Prompt -
Produce as output only the lines below starting at the line with "and are run" and continuing through the line with "that this specific", each one exactly as written.

Data excerpts
════════

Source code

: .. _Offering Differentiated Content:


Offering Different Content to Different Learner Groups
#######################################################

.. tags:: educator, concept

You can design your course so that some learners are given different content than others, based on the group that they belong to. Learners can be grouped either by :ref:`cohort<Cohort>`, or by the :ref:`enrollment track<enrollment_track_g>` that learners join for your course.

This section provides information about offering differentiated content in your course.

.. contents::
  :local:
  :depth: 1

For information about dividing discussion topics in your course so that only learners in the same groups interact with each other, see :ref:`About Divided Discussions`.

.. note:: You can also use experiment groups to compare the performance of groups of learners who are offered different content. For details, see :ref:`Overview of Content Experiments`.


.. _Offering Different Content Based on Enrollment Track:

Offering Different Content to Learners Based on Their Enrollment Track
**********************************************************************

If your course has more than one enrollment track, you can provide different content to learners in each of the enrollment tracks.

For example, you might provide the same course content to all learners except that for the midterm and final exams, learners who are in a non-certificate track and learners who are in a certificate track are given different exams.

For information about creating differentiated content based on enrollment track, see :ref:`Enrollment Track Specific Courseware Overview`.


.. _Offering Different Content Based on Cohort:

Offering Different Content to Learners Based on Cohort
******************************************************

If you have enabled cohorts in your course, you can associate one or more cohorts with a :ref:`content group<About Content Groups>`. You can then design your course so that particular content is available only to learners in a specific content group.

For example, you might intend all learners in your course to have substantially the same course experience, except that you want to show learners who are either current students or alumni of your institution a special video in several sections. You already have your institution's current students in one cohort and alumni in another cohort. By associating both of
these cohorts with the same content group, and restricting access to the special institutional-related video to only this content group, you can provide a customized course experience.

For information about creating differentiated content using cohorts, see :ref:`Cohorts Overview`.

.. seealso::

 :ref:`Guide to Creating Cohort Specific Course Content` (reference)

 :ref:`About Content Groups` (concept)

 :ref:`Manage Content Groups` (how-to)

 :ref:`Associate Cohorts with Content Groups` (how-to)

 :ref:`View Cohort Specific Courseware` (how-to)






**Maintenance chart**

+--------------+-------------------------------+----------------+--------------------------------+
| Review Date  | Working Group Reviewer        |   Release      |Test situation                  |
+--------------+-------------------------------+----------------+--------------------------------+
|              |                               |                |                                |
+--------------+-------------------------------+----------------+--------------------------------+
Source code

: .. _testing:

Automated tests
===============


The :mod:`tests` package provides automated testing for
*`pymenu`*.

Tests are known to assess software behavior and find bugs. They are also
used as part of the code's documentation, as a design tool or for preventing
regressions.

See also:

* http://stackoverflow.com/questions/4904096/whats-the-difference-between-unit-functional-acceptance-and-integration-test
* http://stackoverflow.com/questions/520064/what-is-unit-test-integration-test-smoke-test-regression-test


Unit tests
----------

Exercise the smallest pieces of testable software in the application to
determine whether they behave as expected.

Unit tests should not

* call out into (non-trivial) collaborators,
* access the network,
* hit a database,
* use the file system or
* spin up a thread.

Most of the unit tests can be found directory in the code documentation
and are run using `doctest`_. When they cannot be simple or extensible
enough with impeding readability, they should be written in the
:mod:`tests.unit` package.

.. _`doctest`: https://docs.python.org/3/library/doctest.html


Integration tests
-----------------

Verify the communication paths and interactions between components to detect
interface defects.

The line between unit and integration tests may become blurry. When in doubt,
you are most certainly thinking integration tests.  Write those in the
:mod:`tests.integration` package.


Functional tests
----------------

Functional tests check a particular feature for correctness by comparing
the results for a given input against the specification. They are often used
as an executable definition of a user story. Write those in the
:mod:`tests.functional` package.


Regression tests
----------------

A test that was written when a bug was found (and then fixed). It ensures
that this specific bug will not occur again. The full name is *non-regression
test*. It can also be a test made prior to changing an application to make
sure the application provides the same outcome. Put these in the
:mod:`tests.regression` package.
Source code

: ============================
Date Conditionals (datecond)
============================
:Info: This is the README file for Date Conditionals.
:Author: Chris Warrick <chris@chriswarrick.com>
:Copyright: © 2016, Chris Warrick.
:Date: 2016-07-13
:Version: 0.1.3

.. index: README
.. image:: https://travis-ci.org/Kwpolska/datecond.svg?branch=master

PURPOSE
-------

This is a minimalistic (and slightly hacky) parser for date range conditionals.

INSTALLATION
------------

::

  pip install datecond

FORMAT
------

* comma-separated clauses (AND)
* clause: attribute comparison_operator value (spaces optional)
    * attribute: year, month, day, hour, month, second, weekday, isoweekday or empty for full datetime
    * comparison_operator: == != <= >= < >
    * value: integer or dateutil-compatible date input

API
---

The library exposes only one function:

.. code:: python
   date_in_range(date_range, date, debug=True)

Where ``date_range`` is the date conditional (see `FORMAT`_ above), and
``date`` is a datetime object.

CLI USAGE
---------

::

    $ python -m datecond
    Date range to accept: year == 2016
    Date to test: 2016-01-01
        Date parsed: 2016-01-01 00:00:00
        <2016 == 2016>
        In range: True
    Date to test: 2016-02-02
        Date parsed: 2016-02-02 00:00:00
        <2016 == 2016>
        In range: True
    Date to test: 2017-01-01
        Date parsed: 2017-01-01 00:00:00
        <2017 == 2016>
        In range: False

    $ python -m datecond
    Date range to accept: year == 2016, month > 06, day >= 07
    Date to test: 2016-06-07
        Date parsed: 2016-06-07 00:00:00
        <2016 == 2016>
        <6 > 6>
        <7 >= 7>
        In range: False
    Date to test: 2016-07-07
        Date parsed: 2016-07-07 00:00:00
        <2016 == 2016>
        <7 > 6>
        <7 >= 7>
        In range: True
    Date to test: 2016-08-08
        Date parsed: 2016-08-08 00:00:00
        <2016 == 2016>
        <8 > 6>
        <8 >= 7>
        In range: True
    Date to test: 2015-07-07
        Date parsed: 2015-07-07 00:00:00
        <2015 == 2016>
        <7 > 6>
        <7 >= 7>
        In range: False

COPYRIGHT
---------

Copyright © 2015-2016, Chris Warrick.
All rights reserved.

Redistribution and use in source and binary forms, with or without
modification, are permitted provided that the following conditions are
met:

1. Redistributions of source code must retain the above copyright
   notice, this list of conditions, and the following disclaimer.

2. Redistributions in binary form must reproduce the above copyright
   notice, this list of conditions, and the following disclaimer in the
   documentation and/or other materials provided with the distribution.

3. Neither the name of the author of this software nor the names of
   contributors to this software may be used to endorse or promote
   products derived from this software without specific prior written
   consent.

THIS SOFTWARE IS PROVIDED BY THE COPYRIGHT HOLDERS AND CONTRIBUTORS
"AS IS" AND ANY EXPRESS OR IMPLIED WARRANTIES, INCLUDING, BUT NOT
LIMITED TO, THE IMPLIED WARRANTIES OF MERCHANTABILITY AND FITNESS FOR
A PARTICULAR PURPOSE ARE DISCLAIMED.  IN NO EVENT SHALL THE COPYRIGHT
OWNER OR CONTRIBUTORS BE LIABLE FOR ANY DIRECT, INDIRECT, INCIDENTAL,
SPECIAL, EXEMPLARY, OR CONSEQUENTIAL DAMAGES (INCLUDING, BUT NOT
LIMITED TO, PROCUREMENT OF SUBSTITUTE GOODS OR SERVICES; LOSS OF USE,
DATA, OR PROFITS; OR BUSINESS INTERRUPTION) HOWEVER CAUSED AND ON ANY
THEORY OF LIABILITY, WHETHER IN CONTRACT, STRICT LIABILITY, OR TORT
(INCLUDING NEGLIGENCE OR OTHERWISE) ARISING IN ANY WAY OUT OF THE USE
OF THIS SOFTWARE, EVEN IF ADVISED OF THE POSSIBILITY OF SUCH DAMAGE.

════════

Answer section -
and are run using `doctest`_. When they cannot be simple or extensible
enough with impeding readability, they should be written in the
:mod:`tests.unit` package.

.. _`doctest`: https://docs.python.org/3/library/doctest.html


Integration tests
-----------------

Verify the communication paths and interactions between components to detect
interface defects.

The line between unit and integration tests may become blurry. When in doubt,
you are most certainly thinking integration tests.  Write those in the
:mod:`tests.integration` package.


Functional tests
----------------

Functional tests check a particular feature for correctness by comparing
the results for a given input against the specification. They are often used
as an executable definition of a user story. Write those in the
:mod:`tests.functional` package.


Regression tests
----------------

A test that was written when a bug was found (and then fixed). It ensures
that this specific bug will not occur again. The full name is *non-regression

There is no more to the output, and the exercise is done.